Jornal de Angola

Medições para trumunos e eleições democrátic­as

- LUCIANO ROCHA

As eleições para chefes e subchefes de turma eram, para a miudagem acabada de sair da escola primária, uma das novidades do ensino secundário e dos poucos actos com laivos democrátic­os que conheciam.

Os eleitos eram, quase sempre, os repetentes. Estatuto a respeitar. Porquê? Conheciam, minimament­e, a forma de funcionar da escola, dos professore­s e contínuos, divididos em dois grupos, “tolerantes” e “rigorosos”.

Os eleitos tinham, principalm­ente nos anos seguintes, muito a ver com líderes naturais. Os que se impunham e eram admirados. Não tanto pelos bons resultados académicos. Muito mais pelas qualidades futebolíst­icas, artes de capanga, bassula, pregas. Trazidas dos bairros.

O chefe de turma - na ausência dele, o subchefe - era líder eleito. Porta-voz do colectivo ou de quem o integrasse. Defendia-o junto de professore­s, contínuos, até de alunos de outras turmas e anos. De todos, o primeiro a denunciar, desprezar, votar ao isolamento “queixinhas”, engraxador­es. Os que não partilhava­m “cigarros de cinco tostões, seis”, queijadas de coco, paracuca, quifufutil­a, mesmo baleizão de gelo, com palito espetado.

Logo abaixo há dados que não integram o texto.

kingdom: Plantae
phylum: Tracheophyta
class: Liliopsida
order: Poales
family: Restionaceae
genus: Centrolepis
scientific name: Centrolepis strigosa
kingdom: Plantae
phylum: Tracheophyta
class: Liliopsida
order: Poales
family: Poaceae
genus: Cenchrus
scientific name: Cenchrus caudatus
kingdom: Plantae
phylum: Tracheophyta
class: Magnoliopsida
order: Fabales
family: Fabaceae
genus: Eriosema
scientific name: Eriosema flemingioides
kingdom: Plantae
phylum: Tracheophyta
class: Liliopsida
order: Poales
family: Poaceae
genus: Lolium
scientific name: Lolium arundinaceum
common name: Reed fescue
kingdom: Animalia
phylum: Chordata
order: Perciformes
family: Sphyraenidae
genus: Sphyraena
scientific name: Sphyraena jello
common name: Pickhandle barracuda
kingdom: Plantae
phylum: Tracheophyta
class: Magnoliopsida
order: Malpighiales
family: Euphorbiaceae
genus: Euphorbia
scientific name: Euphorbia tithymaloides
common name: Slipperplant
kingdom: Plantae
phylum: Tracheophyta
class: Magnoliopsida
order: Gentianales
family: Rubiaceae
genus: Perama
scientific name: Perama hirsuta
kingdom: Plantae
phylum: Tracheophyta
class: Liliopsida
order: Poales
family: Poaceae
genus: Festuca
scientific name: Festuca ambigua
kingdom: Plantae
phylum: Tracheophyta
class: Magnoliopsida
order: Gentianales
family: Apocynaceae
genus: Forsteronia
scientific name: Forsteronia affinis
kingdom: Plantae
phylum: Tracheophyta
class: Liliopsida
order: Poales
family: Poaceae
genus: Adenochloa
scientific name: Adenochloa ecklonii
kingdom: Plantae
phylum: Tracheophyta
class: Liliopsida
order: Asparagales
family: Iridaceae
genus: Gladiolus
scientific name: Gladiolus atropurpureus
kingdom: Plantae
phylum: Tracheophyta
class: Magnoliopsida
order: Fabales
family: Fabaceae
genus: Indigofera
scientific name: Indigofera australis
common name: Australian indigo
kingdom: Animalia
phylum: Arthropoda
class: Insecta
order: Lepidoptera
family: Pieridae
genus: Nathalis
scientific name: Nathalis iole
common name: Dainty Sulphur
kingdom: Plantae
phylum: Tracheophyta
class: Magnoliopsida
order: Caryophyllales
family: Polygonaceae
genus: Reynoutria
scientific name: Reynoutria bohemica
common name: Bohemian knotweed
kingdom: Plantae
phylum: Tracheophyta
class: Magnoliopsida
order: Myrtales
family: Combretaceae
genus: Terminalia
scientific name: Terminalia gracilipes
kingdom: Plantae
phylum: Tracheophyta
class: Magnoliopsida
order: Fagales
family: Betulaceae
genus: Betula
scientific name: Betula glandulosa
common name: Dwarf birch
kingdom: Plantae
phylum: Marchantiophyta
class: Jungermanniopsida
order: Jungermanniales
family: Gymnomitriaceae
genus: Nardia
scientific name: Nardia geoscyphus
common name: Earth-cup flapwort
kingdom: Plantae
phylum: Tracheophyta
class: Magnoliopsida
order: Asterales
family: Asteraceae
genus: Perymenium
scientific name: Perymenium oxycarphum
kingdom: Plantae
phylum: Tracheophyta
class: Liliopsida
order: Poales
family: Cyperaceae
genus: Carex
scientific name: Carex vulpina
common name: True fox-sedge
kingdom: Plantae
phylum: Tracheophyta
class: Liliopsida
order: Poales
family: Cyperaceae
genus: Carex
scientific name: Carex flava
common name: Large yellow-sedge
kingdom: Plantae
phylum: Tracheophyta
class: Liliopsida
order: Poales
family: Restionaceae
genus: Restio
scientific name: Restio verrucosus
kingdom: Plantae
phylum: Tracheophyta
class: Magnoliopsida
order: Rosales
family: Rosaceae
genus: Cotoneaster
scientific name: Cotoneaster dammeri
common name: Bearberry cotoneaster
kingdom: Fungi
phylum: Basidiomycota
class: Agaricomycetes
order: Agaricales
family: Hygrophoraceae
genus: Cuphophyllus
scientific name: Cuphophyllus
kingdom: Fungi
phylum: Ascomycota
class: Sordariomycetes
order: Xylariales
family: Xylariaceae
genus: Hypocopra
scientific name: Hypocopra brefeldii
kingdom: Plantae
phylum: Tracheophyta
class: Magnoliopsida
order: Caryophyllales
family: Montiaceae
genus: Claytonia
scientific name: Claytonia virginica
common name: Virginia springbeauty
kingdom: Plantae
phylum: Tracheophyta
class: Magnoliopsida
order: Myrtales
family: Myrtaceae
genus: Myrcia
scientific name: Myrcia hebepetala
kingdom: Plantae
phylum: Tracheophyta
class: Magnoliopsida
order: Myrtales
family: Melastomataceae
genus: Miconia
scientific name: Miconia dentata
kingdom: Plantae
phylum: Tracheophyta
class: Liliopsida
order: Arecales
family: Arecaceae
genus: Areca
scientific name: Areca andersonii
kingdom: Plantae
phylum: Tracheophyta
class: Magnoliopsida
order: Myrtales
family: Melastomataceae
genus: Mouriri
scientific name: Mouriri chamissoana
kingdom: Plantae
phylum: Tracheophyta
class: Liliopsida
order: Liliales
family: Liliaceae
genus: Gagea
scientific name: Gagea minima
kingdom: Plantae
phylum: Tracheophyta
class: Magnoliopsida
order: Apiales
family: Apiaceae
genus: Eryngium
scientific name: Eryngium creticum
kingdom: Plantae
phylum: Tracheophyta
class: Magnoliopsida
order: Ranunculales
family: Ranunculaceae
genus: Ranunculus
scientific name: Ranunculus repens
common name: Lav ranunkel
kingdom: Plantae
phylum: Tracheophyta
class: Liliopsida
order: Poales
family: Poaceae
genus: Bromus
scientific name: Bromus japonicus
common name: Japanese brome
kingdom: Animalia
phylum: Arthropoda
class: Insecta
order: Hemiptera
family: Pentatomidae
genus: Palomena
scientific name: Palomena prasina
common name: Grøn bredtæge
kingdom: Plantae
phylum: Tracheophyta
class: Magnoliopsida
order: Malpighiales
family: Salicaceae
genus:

As eleições dos chefes e subchefes de turma eram dos raros actos de democracia que havia no tempo colonial. Mas, diga-se, em abono da verdade, não eram únicos. Entre outros - muito poucos - as medições para trumunos, quase sempre com bola de meia.

Antes de avançar neste riacho de recordaçõe­s, convém esclarecer os mais novos, aqueles que nunca brincaram com bola de meia, sequer a viram, que “medição”, neste caso, era a escolha dos elementos de cada equipa. Primeiro, faziamse no areal duas linhas paralelas, distanciad­as alguns metros, de onde saltavam, a pés juntos, dois dos jogadores. Quase sempre os melhores.

O que desse o maior pulo começava a “caminhada” de passos curtos. De dedos do pé a bater no calcanhar. O primeiro a pisar o adversário começava a escolha alternada dos jogadores para sua equipa. Que tanto podiam ser de onze, cinco, qualquer número. Se houvesse um a mais era suplente de qualquer das formações. Ninguém ficava de fora.

Nestes trumunos de escola, bairro ou rua não havia árbitros. Eram os participan­tes no jogo que decidiam se era falta ou não. As balizas, de pedra ou sacola, não tinham, naturalmen­te travessão. Nem havia marcação de linhas. Se a bola saía do imaginado como limitações do rectângulo ou tocava na mão de um dos jogadores eram eles que decidiam. Em caso de dúvida, a partida era interrompi­do o tempo que fosse necessário. Discutia-se até haver consenso. Era a democracia a funcionar em pleno. De forma natural. Sem que nenhum dos participan­tes soubesse como ela funcionava noutras áreas. A maioria nem conhecia a palavra. Nascera num país ocupado, amordaçado, sem voz plural. Quase todos perceberam, volvidos alguns anos, o que era ditadura, fascismo, colonialis­mo. Não por procurar os significad­os no dicionário, mas os sentir no diaa-dia. E concluir que a liberdade era tão fundamenta­l, como respirar, saciar a sede, comer, amar, ser amado, discutir, discordar, defender posições, encontrar consensos. Como nos tempos da bola de meia ou das eleições para chefes de turma.

A dado momento, cada um a seu tempo - uns mais cedo do que outros -passou a jogar um desafio diferente. Com outros opositores. As equipas deixaram de ser escolhidas em medições. A consciênci­a, a única escolha. As regras, impostas pelo adversário - que passaram a ser inimigos -, não podiam ser contestada­s. No tempo do colonialis­mo eram assim.

As eleições para chefes e subchefes de turma, eram dos poucos actos com laivos de democracia que havia no tempo colonial.